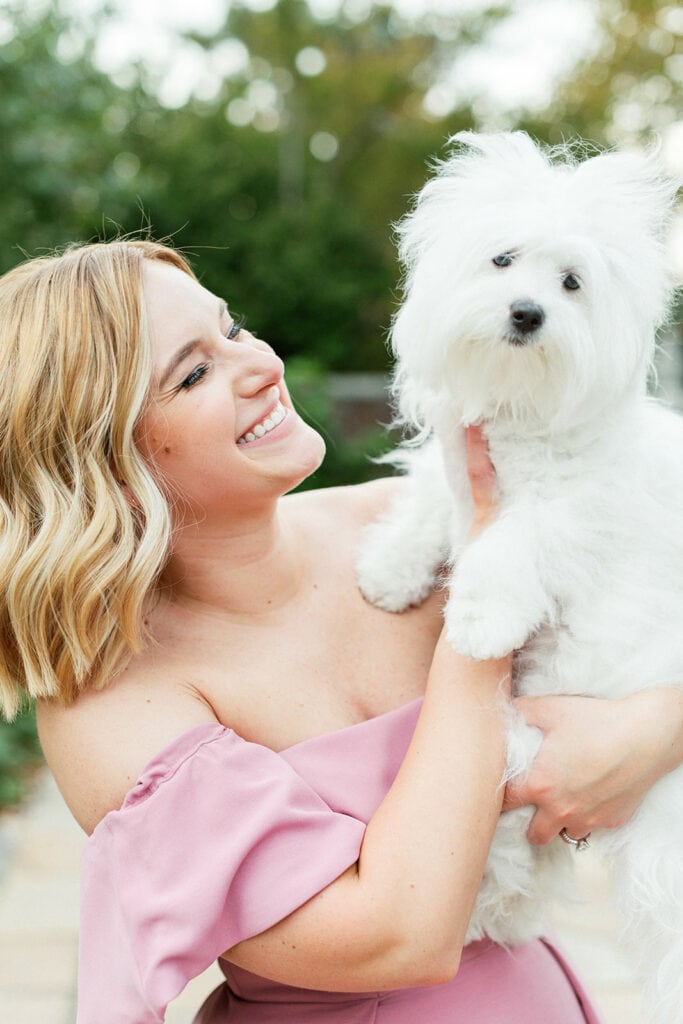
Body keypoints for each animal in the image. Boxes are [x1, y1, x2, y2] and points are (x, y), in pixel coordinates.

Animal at [356, 132, 683, 1019]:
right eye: (501, 260)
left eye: (571, 283)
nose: (526, 313)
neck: (521, 406)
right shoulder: (456, 475)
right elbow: (425, 502)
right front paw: (388, 574)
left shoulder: (570, 514)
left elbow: (511, 545)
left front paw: (475, 622)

-- -- --

**Exercise aim**
Print exactly the lines from the one with "left eye: (571, 283)" through the end of the data, inclusive.

**Output of the exercise**
left eye: (571, 283)
nose: (526, 313)
neck: (521, 406)
right shoulder: (456, 475)
right elbow: (425, 502)
right front paw: (388, 574)
left shoulder: (570, 514)
left elbow: (511, 545)
left front paw: (475, 622)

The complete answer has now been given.